Alabama's acting CIO wants permanent job
- By William Welsh
- Apr 07, 2003
Paul Wharton began his job as Alabama assistant finance director on Jan. 24. Less than a week later, after state Finance Director Drayton Nabors found out that Wharton had once worked for IBM Corp., Nabors made him acting state chief information officer.
Since that time, Wharton has worked to blend the best technology achievements of past administrations with the latest approaches to information technology governance. In the process, he has stumbled on to what he describes as IT "buried treasures."
"I feel like an archeologist finding great diamonds that have been buried [and] other administrations have ignored," he said.
These are systems or procedures that were created to help government perform better that previous administrations let fall into disuse, he said. One such system is the Executive Management System, a Web-based system that produces financial reports. Another is a procedure used to help evaluate vendors' bids.
The latter has the potential to generate substantial savings for the state, he said. For example, if the procedure had been in place, it might have saved the state $3.5 million to $7 million of the approximately $20 million per year it spends on professional services.

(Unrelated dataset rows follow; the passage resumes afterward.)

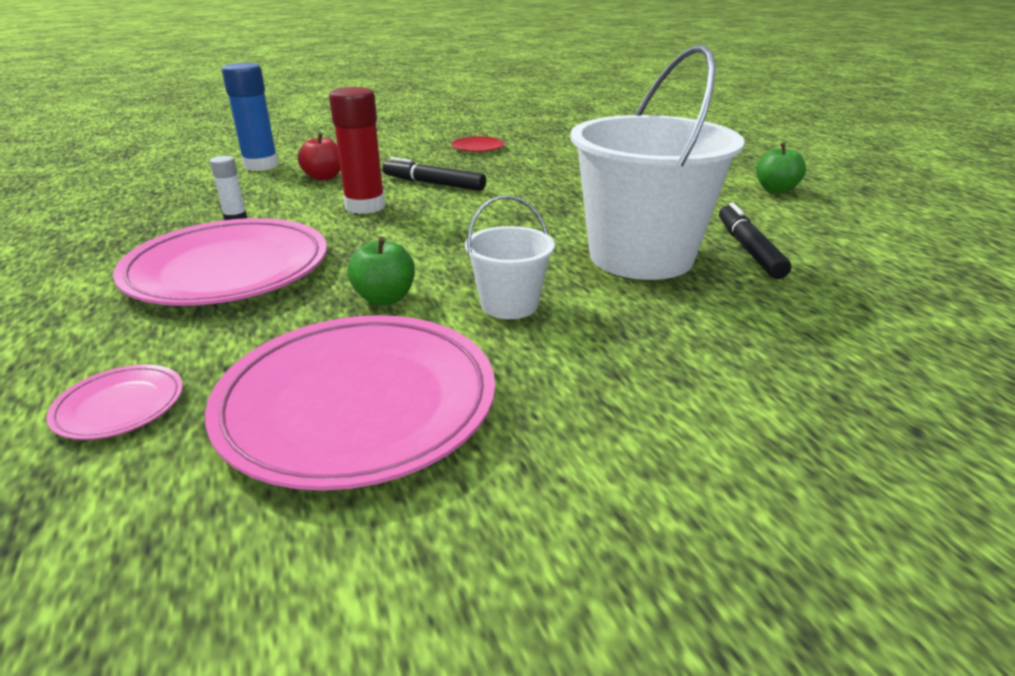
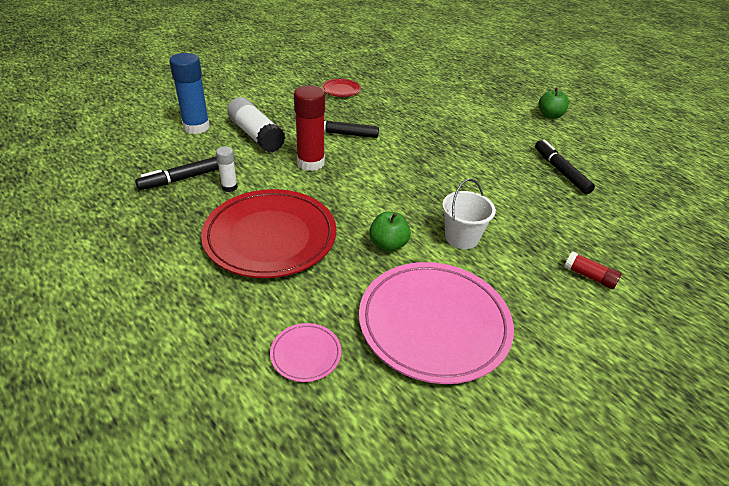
camera: 20 degrees left, 10 degrees up
pink plate [113,218,327,306] -> red plate [201,189,336,278]
red apple [298,133,341,181] -> white glue stick [227,97,285,152]
white bucket [570,45,745,280] -> none
none -> black marker [135,157,219,190]
none -> red glue stick [564,251,622,289]

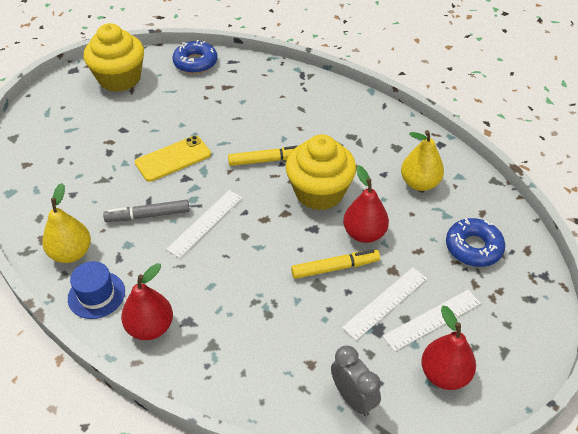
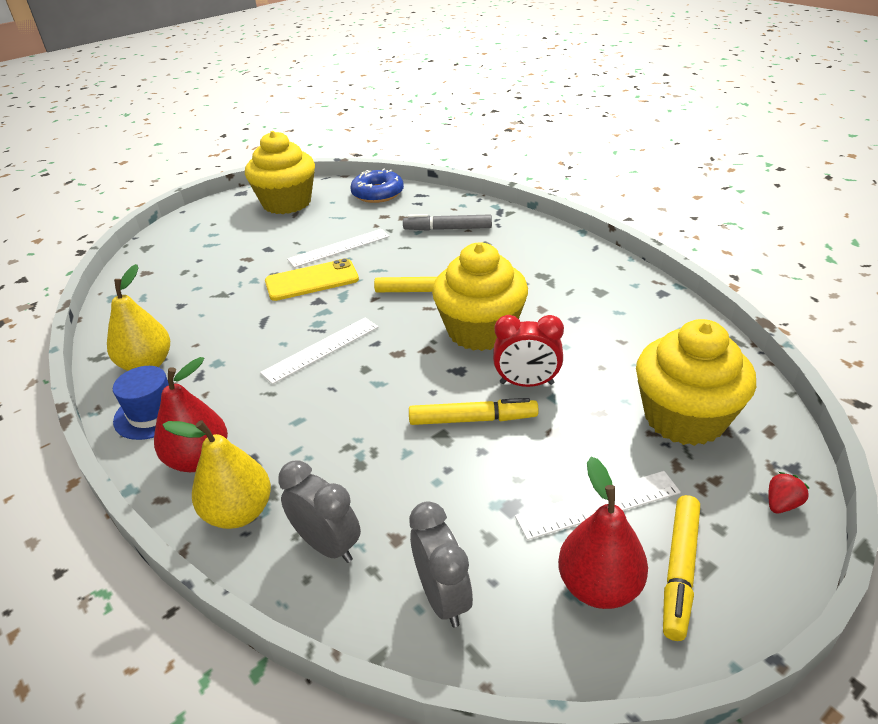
camera: 15 degrees right, 10 degrees down
grey marker [103,200,190,222] -> grey marker moved to [403,214,492,231]
white ruler [342,268,427,341] -> white ruler moved to [287,229,390,268]
red pear [343,165,389,243] -> red clock [493,315,564,387]
yellow pear [401,130,444,191] -> yellow pear moved to [163,420,271,529]
blue donut [446,218,505,267] -> yellow cupcake [636,319,756,446]
none -> grey clock [278,460,361,563]
none -> yellow marker [663,495,700,641]
none -> red strawberry [769,472,809,513]

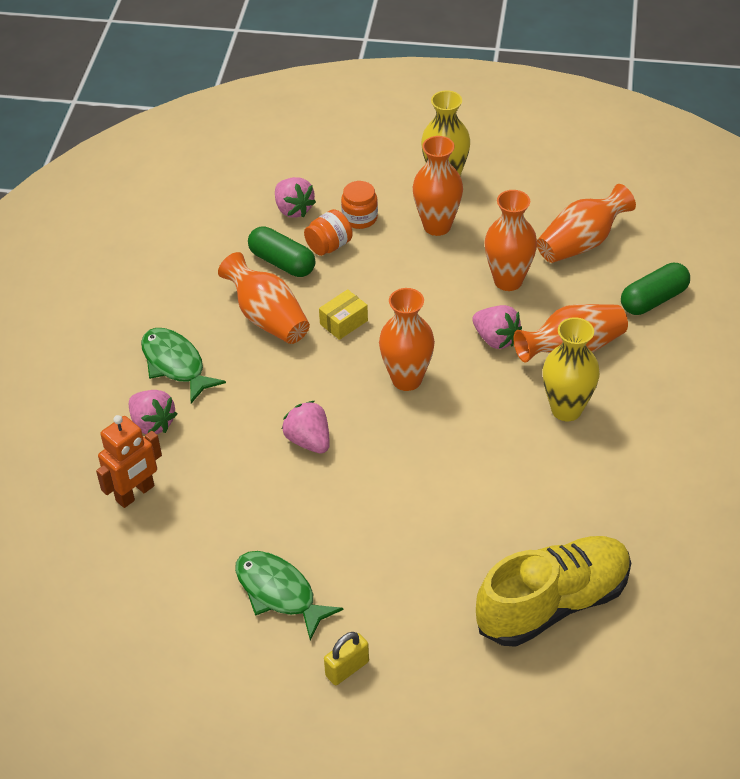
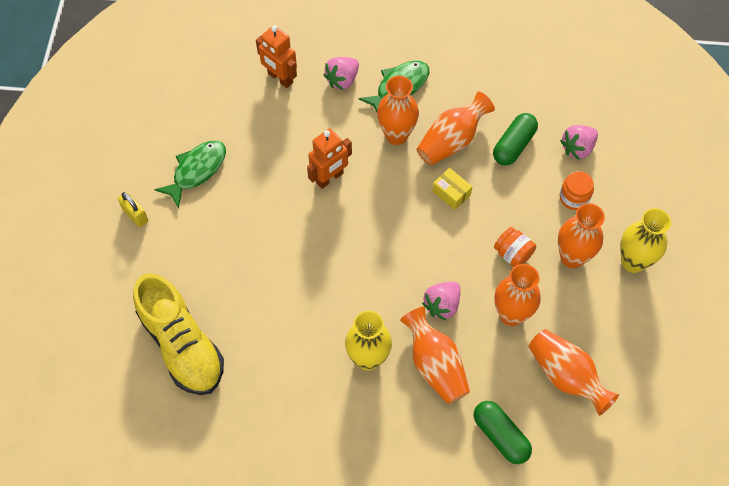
camera: 85 degrees right, 15 degrees up
pink strawberry [281,401,330,453] -> orange robot [307,128,352,189]
orange jar [304,209,353,256] -> orange jar moved to [494,227,536,267]
orange vase [379,288,435,391] -> orange vase moved to [377,76,419,145]

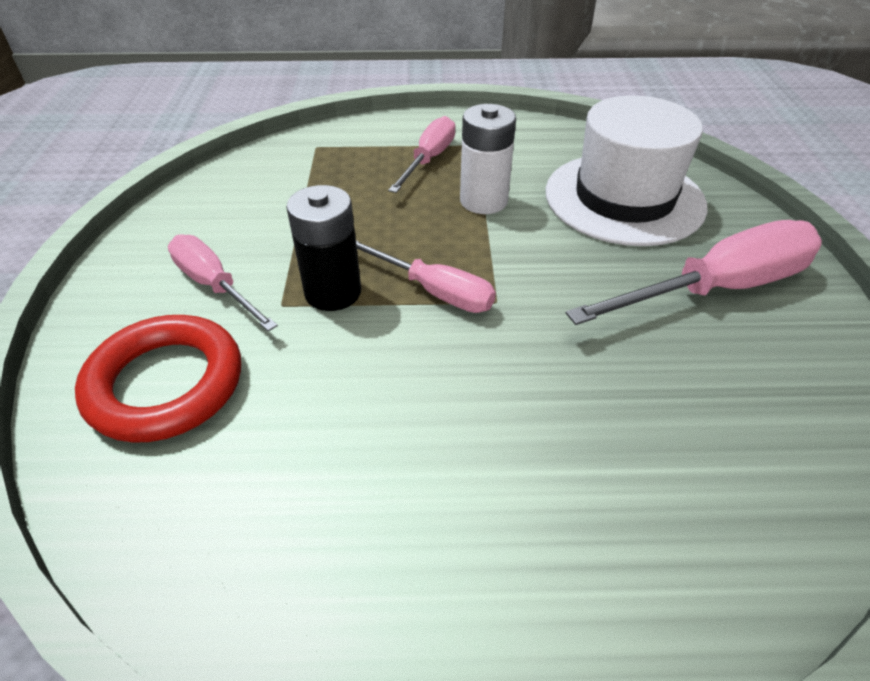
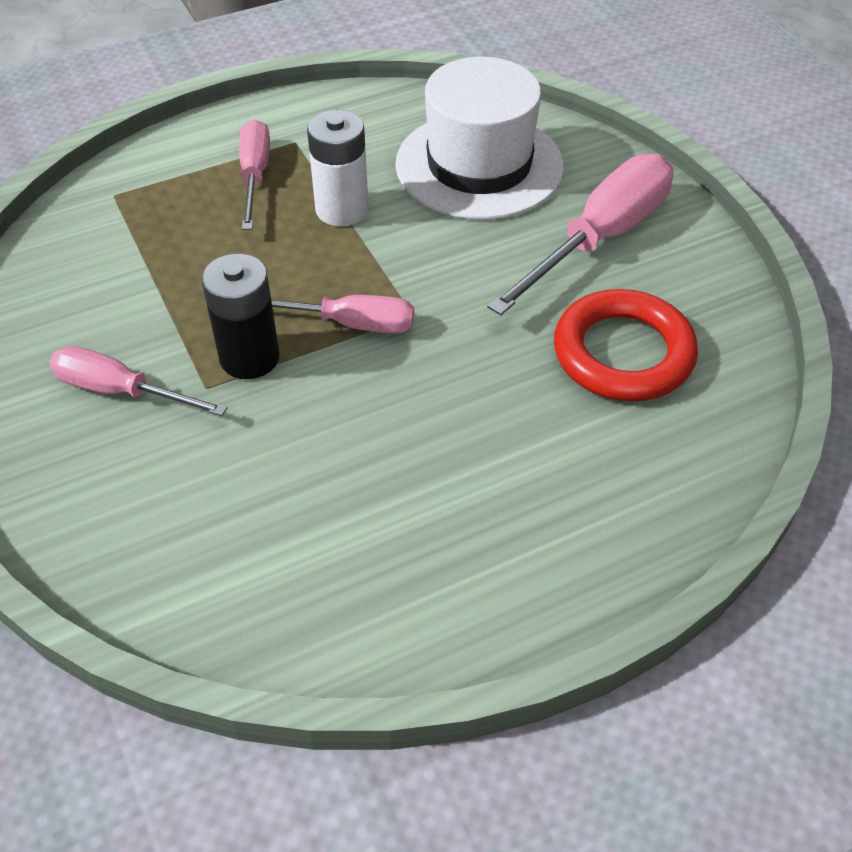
camera: 25 degrees left, 5 degrees up
red ring [75,315,241,443] -> red ring moved to [554,289,698,401]

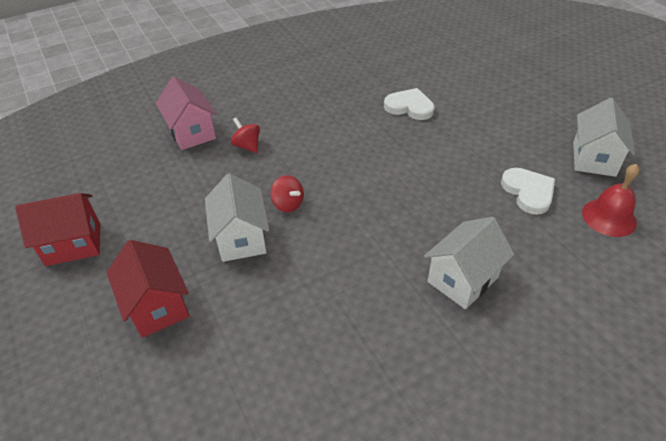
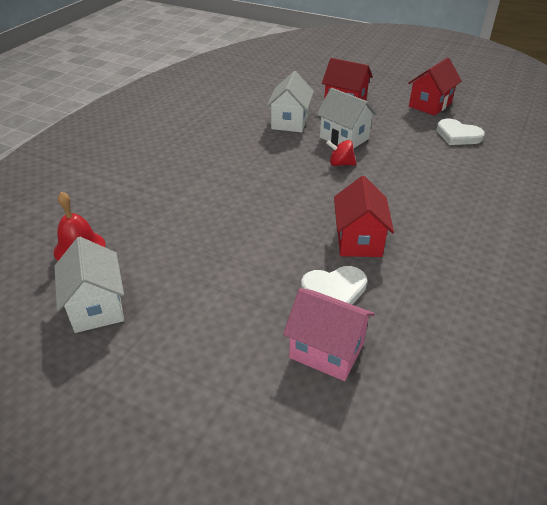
camera: 145 degrees right, 5 degrees down
pink house [156,77,217,150] -> pink house moved to [283,288,375,381]
red spinning top [231,117,260,153] -> none
white house [424,217,514,309] -> white house moved to [267,71,314,132]
white heart [501,168,555,215] -> white heart moved to [436,119,485,145]
none -> red house [334,176,394,257]

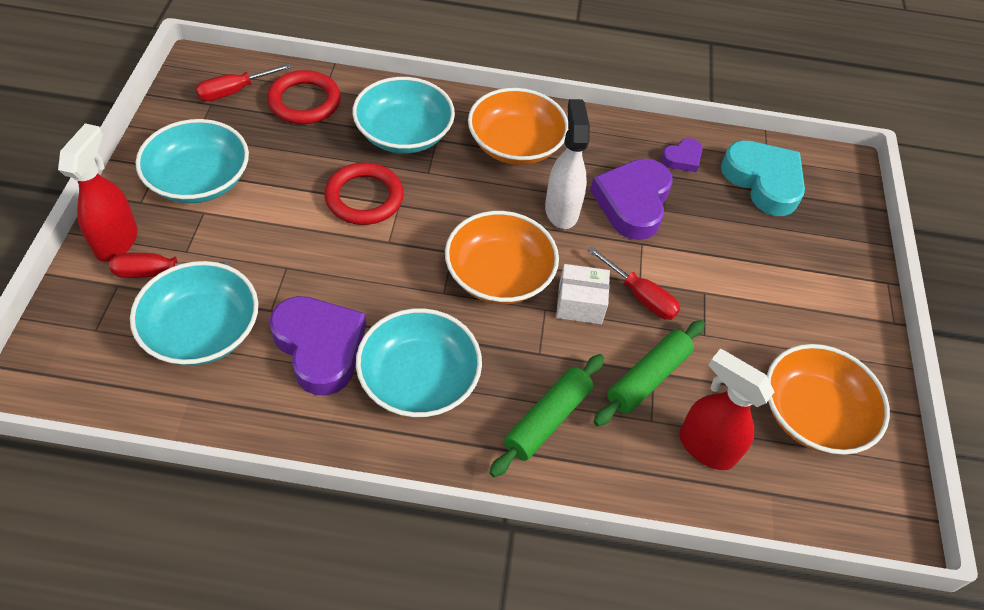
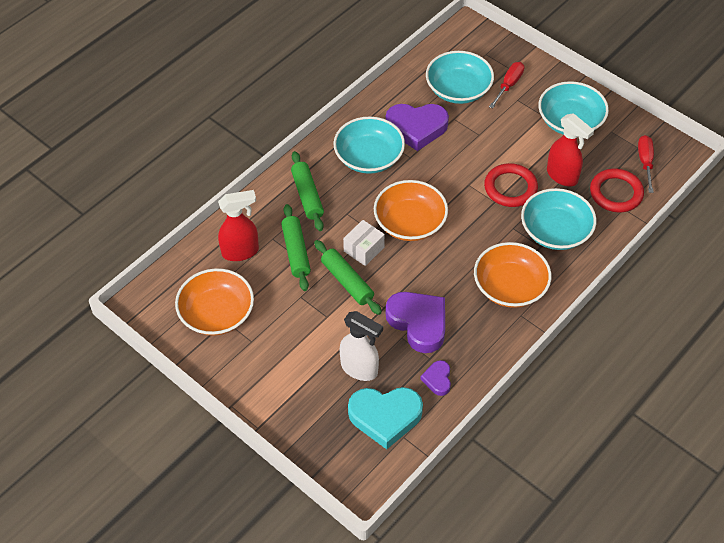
camera: 130 degrees right, 0 degrees up
red spray bottle [58,123,138,262] -> red spray bottle moved to [547,113,594,186]
white spray bottle [545,99,590,229] -> white spray bottle moved to [340,311,383,381]
red screwdriver [588,246,680,320] -> green rolling pin [314,240,382,315]

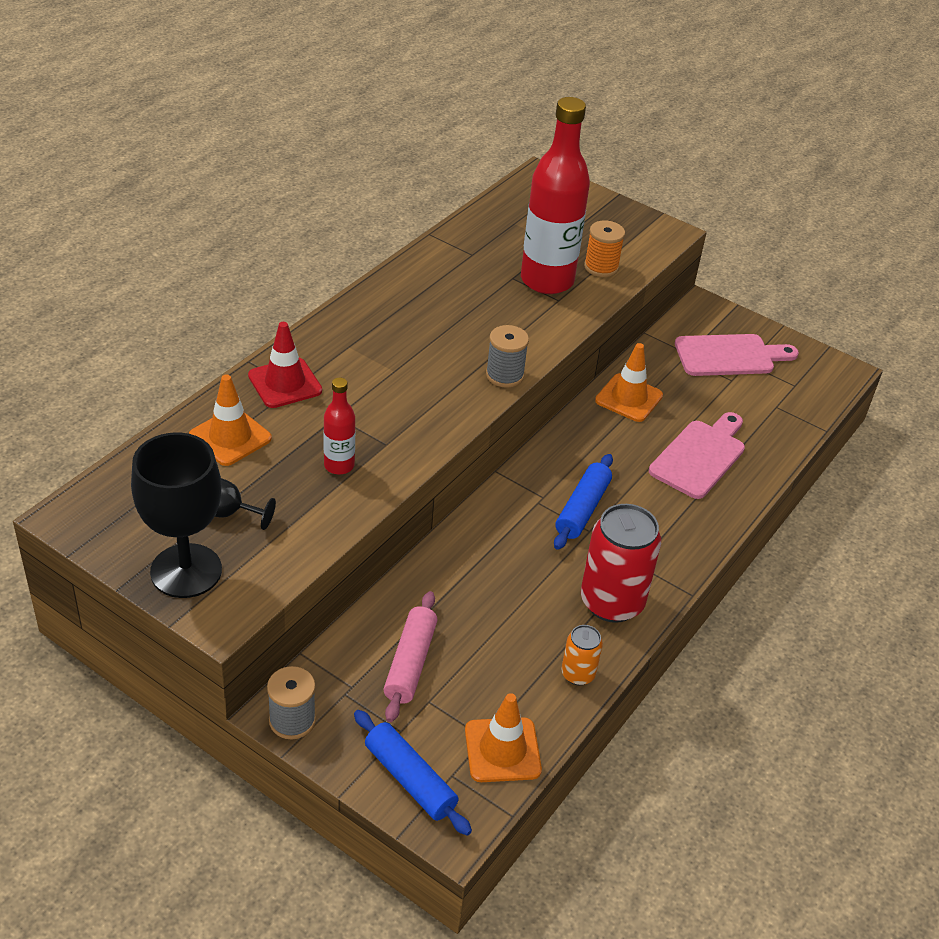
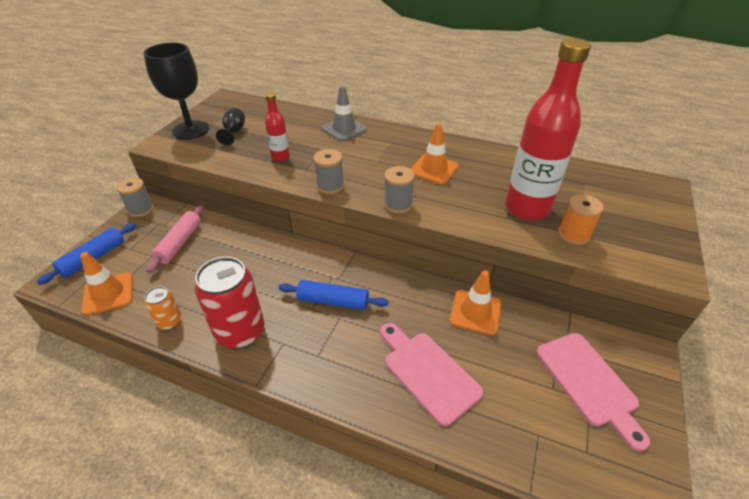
camera: 80 degrees right, 0 degrees up
orange traffic cone [189,374,272,466] -> orange traffic cone moved to [410,123,459,184]
red traffic cone [248,322,322,408] -> grey traffic cone [322,86,367,141]
pink rolling pin [383,591,438,722] -> pink rolling pin turned 75 degrees counterclockwise [147,205,204,273]
pink cutting board [649,412,745,499] -> pink cutting board turned 150 degrees counterclockwise [380,323,484,426]
none -> grey spool [313,149,344,194]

Wharton plans to apply for the CIO job before the May 7 application deadline. The state plans to select a permanent CIO in June.
Wharton is one of about three acting CIOs from the batch of 17 new state CIOs that were appointed following the November 2002 elections, according to the National Association of State Chief Information Officers. He spoke with Washington Technology during the NASCIO conference being held April 6-8 in Pittsburgh.
Wharton has a bachelor's degree in electrical engineering from Northeastern University in Boston and a master's degree in business administration from the State University of New York at Buffalo. His past employment includes positions with IBM and Occidental Petroleum Corp. More recently, he has served as president and owner of 42nd Street Inc., a financial planning firm based in Birmingham, Ala.
As acting state CIO, Wharton is busy developing the state's first IT strategy, consolidating IT contracts and bringing more services online.
"[I'm] trying to put some things in place that will last long beyond my tenure," he said.
Wharton has high regard for the e-government work that Alabama Interactive Inc., a subsidiary of NIC of Overland Park, Kan., has done for the state. In February, the company shifted the sales of driver's records to insurance companies from a manual to an electronic process. The revenue from this transaction is expected to generate $750,000 for the Alabama Department of Public Safety over a 12-month period, he said. Each transaction will cost $7, with $5.50 going to Alabama and $1.50 from each sale going to the company.
"That buys a bunch of state trooper [positions]," Wharton said.
William Welsh is a freelance writer covering IT and defense technology.